I'm going to use an example, which is almost always a bad idea.
I'm going to use an example because it shows the extent of the problem, it shows that the problem still happens now today, and it shows that I haven't exaggerated or distorted the problem. If you have a blog you know what happens if you use an example: people comment on the example, not the point. You go "You can't swing a dead cat without hitting a community affected by global climate change" and someone will comment "My cat's breath smells like cat food". Try not to be distracted from the point by the example.
So, This Happened
A relatively successful independent game designer (not I nor anyone I have much history with) wrote a short, satirical tale.
In his tale, he described a hypothetical indie designer writing a game that (depending on how you interpret the tale) is either very niche or very bad. The imaginary designer complains--to comic effect for the hundreds of people who shared the tale--that D&D is making their niche or bad game harder to sell.
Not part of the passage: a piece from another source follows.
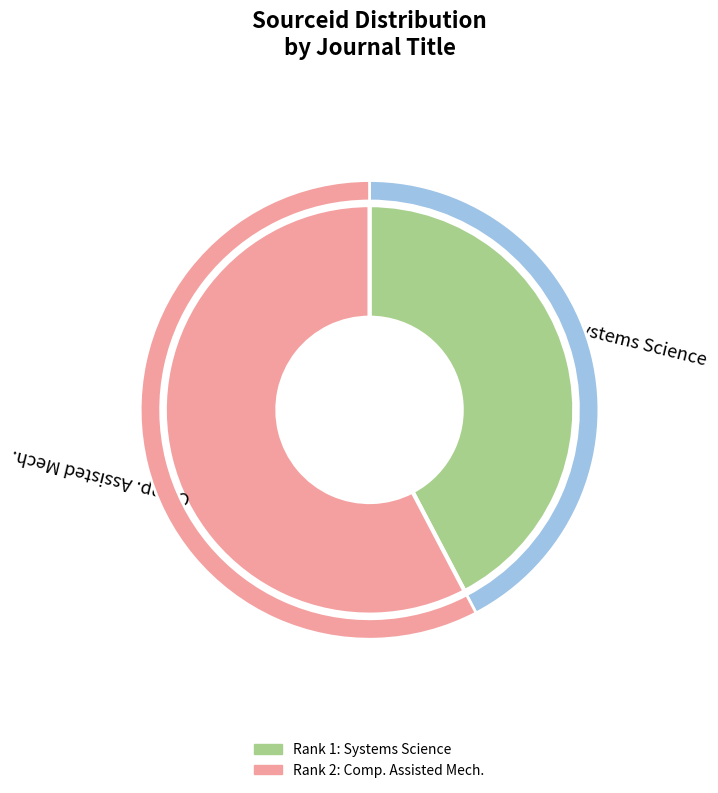

What is the change in value from Systems Science to Computer Assisted Mechanics and Engineering?

+5280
The Take is a joke at the imaginary niche or bad designer's expense. That's it.
Now, there are lots of things to say about the story here:
- D&D does take up a lot of space in the industry
- An indie game can be successful, though.
- "Success" can be defined in a variety of different ways.
- Independently-produced games have, in the past, competed with D&D in significant ways, even financially. They've even out-competed D&D sometimes. How?
- For an individual designer, financial success might be more likely with a niche game than working for D&D.
- Many things WOTC does are actually unfair. Which ones?
- Many critiques Indie designers have of D&D or its fans are unfair. Which ones?
- Indie culture does have some self-defeating characteristics. What are they?
- Games are not a meritocracy but to what degree can quality be said to exist or matter?
- What things that aren't "quality" do still matter in getting to (any definition of) "success".
- Does popular accessibility ever become quality?
- What if you do have a niche game and know it? How do you define success for that?
et cetera.
After hundreds of people on the internet shared or liked this story, hundreds of indie game designers got very angry and railed against it and the creator of the story. Everyone yelled at everyone.
The Point
The point is that they yelled about nothing.
Literally none of that stuff above got discussed, because:
- The indie game creator who penned the original take responded to critics with, basically "I don't have to talk to you because you're not successful and/or have no structural power".
- The critics responded to him with, basically, "I don't have to talk to you because you are successful and/or you do have structural power".
(If you doubt this characterization, the whole useless pile-up is recorded here, here and here. Feel free to comment if you think I'm wrong)
Both sides have set boundaries on the conversation that are calculated to be impossible to overcome, even for someone who really wanted to engage. The original game creator can't go back in time to be less established any more than his critics can press a button to be successful enough for them to be "worth" talking to. Anyone familiar with nerds will see what's going on here: they're both making excuses to avoid confrontation, and thus to avoid playtesting the quality of their ideas.
The original developer spent literal hours crowing on the internet about his right to use the block button to ignore nobodies.
The critics, in turn, spent literal days crowing to each other about how irrelevant and out-of-touch the original developer was, as were all his kind.
The conversation, such as it was, wasn't about anything that could help anyone make, enjoy or sell a game, it was posturing to each other about who has the right to be listened to, to have their concerns addressed, to make a point, to have a point considered.
More than one critic said "Oh, I would've hoped for better from (the creator who had the original take)" but instead of saying that to that creator, they said it to each other. In other words: the person you're complaining about has done things to make you respect them, but you couldn't even get it together to bring your complaint to them.
Representatives from all the usual hatemob suspects are involved: mainstream careerists, what's left of Story-Games, Troika trolls, Something Awful goons, RPGnet parasites, etc. (Helpfully nobody's calling anyone a Nazi or using the "I won't debate Nazis" loophole. They're just excited to say they don't have to have conversations period.)
"Who has the right to be listened to?" is a real short and boring conversation because everyone instinctively has their own answer. It's about as useful as "Who likes lasagna?".
Everyone wastes a tremendous amount of time announcing and re-announcing and re-articulating their announcement that they're going to ignore each others' points because they don't want to waste time.
And what do they do with all this time they've freed up? The people with experience learn about nothing new and the people who are new learn nothing from those with experience. And everyone's terribly comfortable.